Quien haya conocido el dolor crónico, físico o mental, sabrá que es un estado alterado de la conciencia. Un umbral lleno de vértigo. Lo que se vislumbra en el dolor es el límite de la verdad y de la cordura; el precio de esa visión es muy alto, casi nadie está dispuesto a pagarlo. Pero tú sí. En vez de permitir que el tormento te consumiera, le arrancaste tu obra: un legado de transgresión cuyo impacto no deja de amplificarse con el paso del tiempo. Por el contrario, ahora entendemos que ese trance te dotó de una visión poderosa: te anticipaste a las disidencias que todavía tardarían años en llegar. Sigues siendo epítome de todas.

¿Qué veía en ti a mis doce años? ¿Qué buscaba en tus cuadros, en las postales con tu foto, en las palabras que escribiste o escribieron sobre ti? Lo sé hoy: un testimonio de la supervivencia. Sentada a solas, oyendo el radio, ignorada por todos, con mi propia historia de pérdidas a cuestas, con mi cuerpo de niña pobre, con las ratas caminando bajo mis pies, quería pensar que con el dolor podría crear algo. Decir algo. Ser algo. Que podría rebelarme a todo eso, a mi circunstancia, a la calamidad, y tomar de la vida mucho más que los tragos amargos que insistía en servirme.

El precio de la transgresión también es alto, lo sabemos: la burla, el rechazo, la soledad. Incluso hoy en día, aunque seas la artista plástica mexicana más reconocida a nivel mundial, los expertos cuestionan tu capacidad o el valor de tu obra. Te atreviste a mostrarte, a ponerte al centro, a exhibir la cultura popular en un museo, a representar bella y dolorosamente un suicidio, un aborto, un feminicidio. Nada de eso podía ser tolerado así como así. En vida también te escamotearon el prestigio y el reconocimiento. Lo entiendo, y otras como tú lo entendemos, pero en medio de las lágrimas de rabia, de la piel quemante por la humillación, ese fuego insufla la fuerza, la libertad, y seguimos adelante.
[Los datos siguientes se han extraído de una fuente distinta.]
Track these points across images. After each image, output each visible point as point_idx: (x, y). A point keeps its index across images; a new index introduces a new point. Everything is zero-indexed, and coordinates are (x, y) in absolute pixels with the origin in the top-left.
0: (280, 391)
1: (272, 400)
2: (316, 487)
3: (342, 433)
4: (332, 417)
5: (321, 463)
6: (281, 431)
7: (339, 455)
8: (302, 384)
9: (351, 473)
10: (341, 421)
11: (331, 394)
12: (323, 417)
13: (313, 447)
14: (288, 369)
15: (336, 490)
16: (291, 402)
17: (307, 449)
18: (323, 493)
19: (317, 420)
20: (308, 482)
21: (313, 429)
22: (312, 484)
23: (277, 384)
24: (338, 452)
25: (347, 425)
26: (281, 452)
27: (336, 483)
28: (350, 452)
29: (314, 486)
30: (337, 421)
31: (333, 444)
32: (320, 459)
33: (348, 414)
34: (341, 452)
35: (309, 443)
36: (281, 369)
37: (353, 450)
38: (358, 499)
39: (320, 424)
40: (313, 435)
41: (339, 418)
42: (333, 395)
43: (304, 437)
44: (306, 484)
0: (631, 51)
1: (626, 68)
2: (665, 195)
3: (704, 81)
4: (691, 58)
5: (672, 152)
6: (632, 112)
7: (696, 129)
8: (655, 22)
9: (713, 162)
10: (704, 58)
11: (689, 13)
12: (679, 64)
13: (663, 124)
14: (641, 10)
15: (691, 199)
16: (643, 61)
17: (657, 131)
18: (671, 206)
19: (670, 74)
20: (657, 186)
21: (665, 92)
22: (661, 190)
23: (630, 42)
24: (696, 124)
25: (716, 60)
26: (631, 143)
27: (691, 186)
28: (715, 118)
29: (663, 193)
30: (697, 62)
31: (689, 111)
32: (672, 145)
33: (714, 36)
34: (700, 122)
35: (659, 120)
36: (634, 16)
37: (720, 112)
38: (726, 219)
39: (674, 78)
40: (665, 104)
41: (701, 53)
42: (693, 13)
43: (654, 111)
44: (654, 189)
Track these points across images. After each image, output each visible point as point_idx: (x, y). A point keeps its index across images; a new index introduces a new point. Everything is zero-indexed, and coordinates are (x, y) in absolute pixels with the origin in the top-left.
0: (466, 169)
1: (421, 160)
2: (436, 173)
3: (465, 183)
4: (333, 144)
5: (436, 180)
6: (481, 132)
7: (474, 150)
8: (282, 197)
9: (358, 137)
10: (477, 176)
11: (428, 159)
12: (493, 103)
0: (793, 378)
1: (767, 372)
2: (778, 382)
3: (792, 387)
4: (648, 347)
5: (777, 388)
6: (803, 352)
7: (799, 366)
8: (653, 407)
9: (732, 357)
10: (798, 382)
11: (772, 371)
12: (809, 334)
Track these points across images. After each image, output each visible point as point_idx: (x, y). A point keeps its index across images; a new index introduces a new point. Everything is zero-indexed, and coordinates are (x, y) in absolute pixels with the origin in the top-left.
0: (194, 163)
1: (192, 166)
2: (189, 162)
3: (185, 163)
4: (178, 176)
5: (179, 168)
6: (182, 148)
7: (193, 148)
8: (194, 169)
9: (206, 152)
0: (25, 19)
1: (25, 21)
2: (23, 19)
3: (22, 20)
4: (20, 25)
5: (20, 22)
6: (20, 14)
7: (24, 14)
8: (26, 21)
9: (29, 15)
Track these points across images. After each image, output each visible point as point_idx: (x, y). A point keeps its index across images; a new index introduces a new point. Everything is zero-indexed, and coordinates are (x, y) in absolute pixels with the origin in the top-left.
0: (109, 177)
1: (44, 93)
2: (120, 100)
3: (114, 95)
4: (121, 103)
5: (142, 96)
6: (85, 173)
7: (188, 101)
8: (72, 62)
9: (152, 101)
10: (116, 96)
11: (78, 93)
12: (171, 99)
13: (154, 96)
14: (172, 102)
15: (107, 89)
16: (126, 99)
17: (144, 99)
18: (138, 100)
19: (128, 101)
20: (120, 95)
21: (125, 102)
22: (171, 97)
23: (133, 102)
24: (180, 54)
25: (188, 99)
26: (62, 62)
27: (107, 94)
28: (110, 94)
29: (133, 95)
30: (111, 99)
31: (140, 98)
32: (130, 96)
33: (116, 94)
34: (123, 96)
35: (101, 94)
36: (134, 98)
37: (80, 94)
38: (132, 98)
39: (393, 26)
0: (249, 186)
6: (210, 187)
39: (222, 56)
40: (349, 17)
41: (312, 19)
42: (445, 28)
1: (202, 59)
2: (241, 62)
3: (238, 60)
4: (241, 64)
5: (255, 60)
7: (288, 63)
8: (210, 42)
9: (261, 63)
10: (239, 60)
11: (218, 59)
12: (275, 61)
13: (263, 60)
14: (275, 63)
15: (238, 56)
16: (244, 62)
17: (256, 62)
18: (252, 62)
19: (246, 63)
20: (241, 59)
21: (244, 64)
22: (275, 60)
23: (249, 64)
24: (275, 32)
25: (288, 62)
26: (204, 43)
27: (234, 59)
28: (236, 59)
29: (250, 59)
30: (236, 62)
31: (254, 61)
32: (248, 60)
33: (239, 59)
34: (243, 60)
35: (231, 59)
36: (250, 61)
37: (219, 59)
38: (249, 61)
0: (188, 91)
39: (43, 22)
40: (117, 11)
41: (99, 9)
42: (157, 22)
Sin importar la magnitud o la profundidad de las pérdidas, nunca renunciaste a ti. Quizá eso vemos en tu figura quienes no entendemos de arte, una esperanza elocuente más allá de su técnica, más allá del dolor, de la vida y la muerte.

Entonces, te devuelvo tu nombre, bomba envuelta en listones y en mi gratitud.